*** EXTRACT Section Begins ***
The Gorham Etching whale appears to be a sperm whale. The marine animal between the same lines as the whale on the Gorham Etching is a flying fish (Cheilopogon heterurus). The difference is that the so-called Gorham Etching “hashtag” is upside down relative to the Rising Star Panel A. This inverse relationship will be explained in a following blog post.

Whale pictured in cave art in the El Castillo Cave, Spain
A Humpback whale is pictured breaching the surf on the Gallery of Discs, El Castillo Cave, Spain.

Dolphins in cave art
In the opposite direction of and overlapping the Humpback whale on the Gallery of Discs is a spinning Bottle-nosed dolphin.

Whereas the Gallery of Discs pictures a humpback whale (Megaptera novaeangliae) that overlaps with a bottlenose dolphin (Tursiops truncatus) above. The directional consistency of the whales and other marine animals on these four panels is not by chance. The artists were working off of a common visual map.

The Elephants in the Room

Cave of Bones - Homo naledi? Or was this the art of Homo sapiens?
Two elephants, one larger than the other, are depicted side by side on the Rising Star Cave Panel A. The relationship indicates a mother and her calf. This Cave of Bones artist carried the theme of the mother and her juvenile with most of the animals thus far identified on the panel.

Another significant animal pictured on all three panels are elephants which are clearly African Loxodonta, as depicted with flat heads. Any subspecies of African elephant is unclear to this researcher. The Rising Star Panel A has at least two elephants. One larger animal standing behind the other. There may be another larger elephant behind them that this researcher cannot clearly visualize from this perspective in the image. The two identifiable elephants follow a theme we are seeing on the Rising Star Panel A of a larger animal, presumably the mother, with her juvenile.

Mother and juvenile elephants depicted resting on a wall in the Cave of Bones.
Mother and juvenile elephants depicted on Panel B in the Dinaledi Chamber of the Rising Star Cave in South Africa.

We can find a similarly oriented depiction of the mother and juvenile elephants on the Rising Star Panel B. We can see a raised ear of the juvenile elephant whose back appears to be hidden under the neck of the mother. The Cave of Bones artist is projecting a common narrative on to two panels in the Dinaledi Chamber.

Earliest elephant art in Gibraltar
Three elephants are depicted on the Gorham Etching, Gorham’s Cave, Gibraltar. The smaller of the three is a juvenile. The flat heads are indicative of African elephants.

The Gorham Etching has a series of three elephants that stand behind one another, with the largest two tusked animals in the background and the smallest without tusks closest to the viewer. Note that the orientation of the Gorham Etching and Rising Star Panel A elephants and giraffes are at the same relative positions to the deeply etched lines on both panels.

Elephants in art history
One elephant is pictured both drinking and alerted on the Gallery of Discs, El Castillo Cave, Spain. Turn your heads sideways to see that they are the same elephant.

The Gallery of Discs has at least three elephants that are pictured drinking, raising a trunk in distress and swimming. All utilizing the same ear and trunk. Two are pictured below. These are all remarkable compositions that display the talents of the Ice Age artists.
*** EXTRACT Section Ends ***
*** DATA EXTRACT Section Begins ***
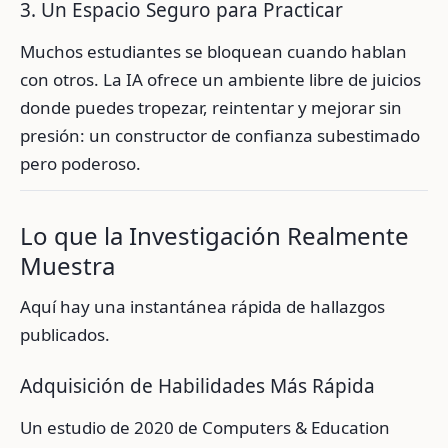
3. Un Espacio Seguro para Practicar
Muchos estudiantes se bloquean cuando hablan
con otros. La IA ofrece un ambiente libre de juicios
donde puedes tropezar, reintentar y mejorar sin
presión: un constructor de confianza subestimado
pero poderoso.
Lo que la Investigación Realmente
Muestra
Aquí hay una instantánea rápida de hallazgos
publicados.
Adquisición de Habilidades Más Rápida
Un estudio de 2020 de Computers & Education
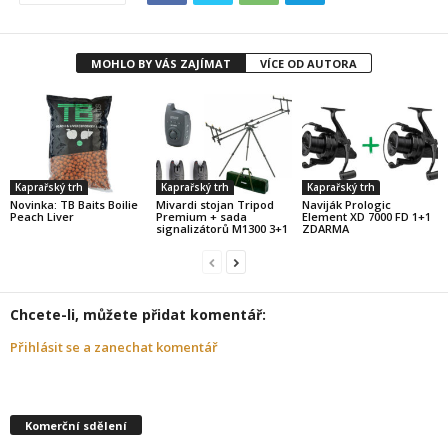
MOHLO BY VÁS ZAJÍMAT
VÍCE OD AUTORA
Kaprařský trh
Kaprařský trh
Kaprařský trh
Novinka: TB Baits Boilie
Mivardi stojan Tripod
Naviják Prologic
Peach Liver
Premium + sada
Element XD 7000 FD 1+1
signalizátorů M1300 3+1
ZDARMA
Chcete-li, můžete přidat komentář:
Přihlásit se a zanechat komentář
Komerční sdělení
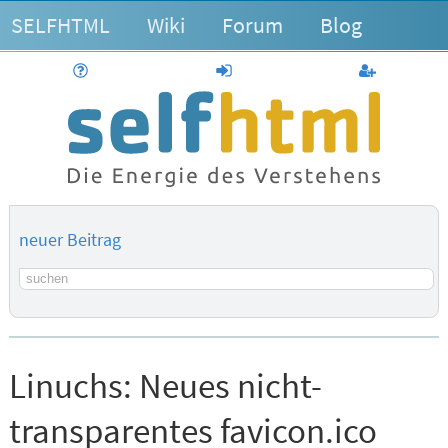
SELFHTML
Wiki
Forum
Blog
Hilfe
anmelden
Benutzerk
neuer Beitrag
Suchbegriff
Linuchs:
Neues nicht-
transparentes favicon.ico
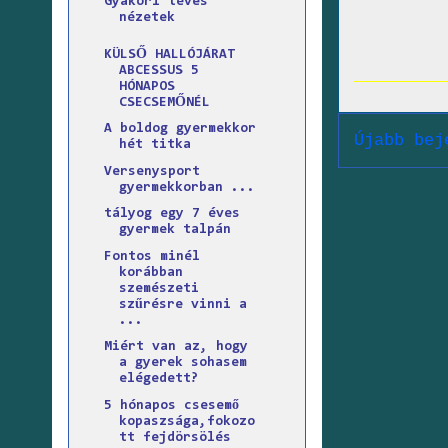
Gyakori téves
nézetek
KÜLSŐ HALLÓJÁRAT
ABCESSUS 5
HÓNAPOS
CSECSEMŐNÉL
A boldog gyermekkor
Újabb bej
hét titka
Versenysport
gyermekkorban ...
tályog egy 7 éves
gyermek talpán
Fontos minél
korábban
szemészeti
szűrésre vinni a
...
Miért van az, hogy
a gyerek sohasem
elégedett?
5 hónapos csesemő
kopaszsága,fokozo
tt fejdörsölés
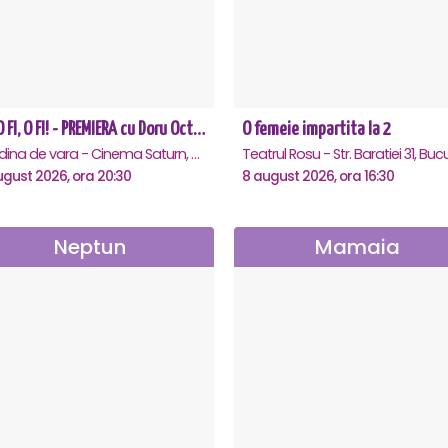
CE-O FI, O FI! - PREMIERA cu Doru Octavian Dumitru - Saturn
O femeie impartita la 2
Gradina de vara - Cinema Saturn, Saturn
ugust 2026, ora 20:30
8 august 2026, ora 16:30
Neptun
Mamaia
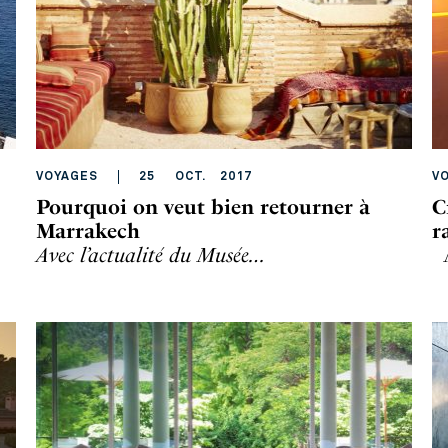
VOYAGES
25
OCT
.
2017
V
Pourquoi on veut bien retourner à
C
Marrakech
r
Avec l’actualité du Musée…
M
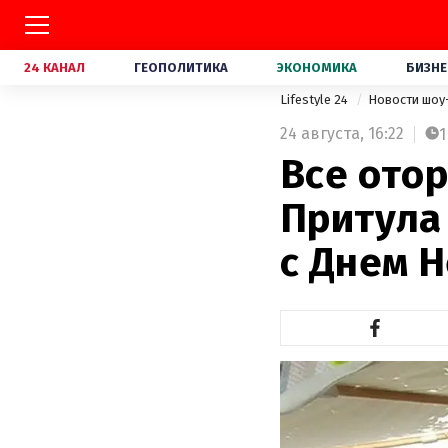
24 КАНАЛ
ГЕОПОЛИТИКА
ЭКОНОМИКА
БИЗНЕ
Lifestyle 24
Новости шоу
24 августа,
16:22
1
Все ото
Притула
с Днем 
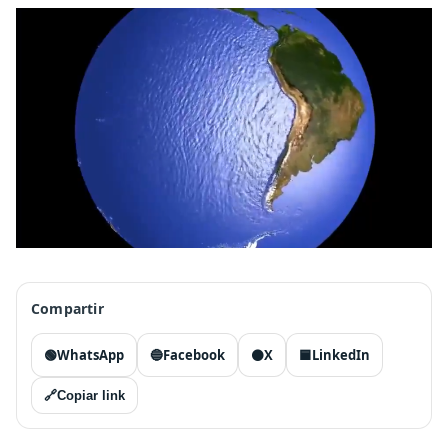
Compartir
🟢
WhatsApp
🔵
Facebook
⚫
X
🟦
LinkedIn
🔗
Copiar link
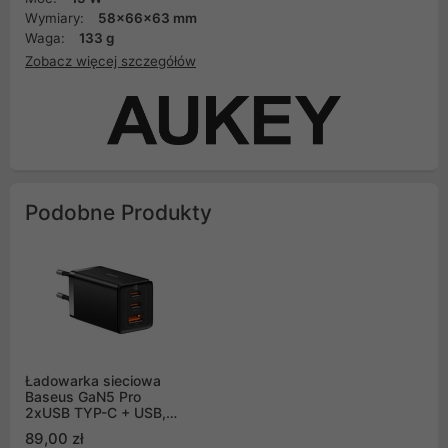
Wymiary:
58x66x63 mm
Waga:
133 g
Zobacz więcej szczegółów
Podobne Produkty
Ładowarka sieciowa
Baseus GaN5 Pro
2xUSB TYP-C + USB,
65W - czarna
89,00 zł
(CCGP120201)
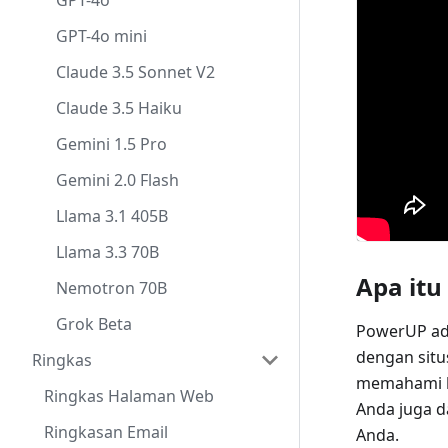
GPT-4o
GPT-4o mini
Claude 3.5 Sonnet V2
Claude 3.5 Haiku
Gemini 1.5 Pro
Gemini 2.0 Flash
Llama 3.1 405B
Llama 3.3 70B
Apa it
Nemotron 70B
Grok Beta
PowerUP ada
dengan situ
Ringkas
memahami k
Ringkas Halaman Web
Anda juga d
Ringkasan Email
Anda.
*** DATA EXTRACT Section Ends ***
● ASSIGNMENT 1:
Which scientific names does the cave art text give in parentheses? List each one with the animal it names.
● ASSIGNMENT 2:
How many elephants does the cave art text say are depicted on the Gorham Etching?
● ASSIGNMENT 3:
Repeat the stretch of the cave art text from "Mother and juvenile elephants depicted resting" through "in South Africa.".

● ANSWER SECTION 1:
- Cheilopogon heterurus: flying fish
- Megaptera novaeangliae: humpback whale
- Tursiops truncatus: bottlenose dolphin

● ANSWER SECTION 2:
Three elephants.

● ANSWER SECTION 3:
Mother and juvenile elephants depicted resting on a wall in the Cave of Bones.
Mother and juvenile elephants depicted on Panel B in the Dinaledi Chamber of the Rising Star Cave in South Africa.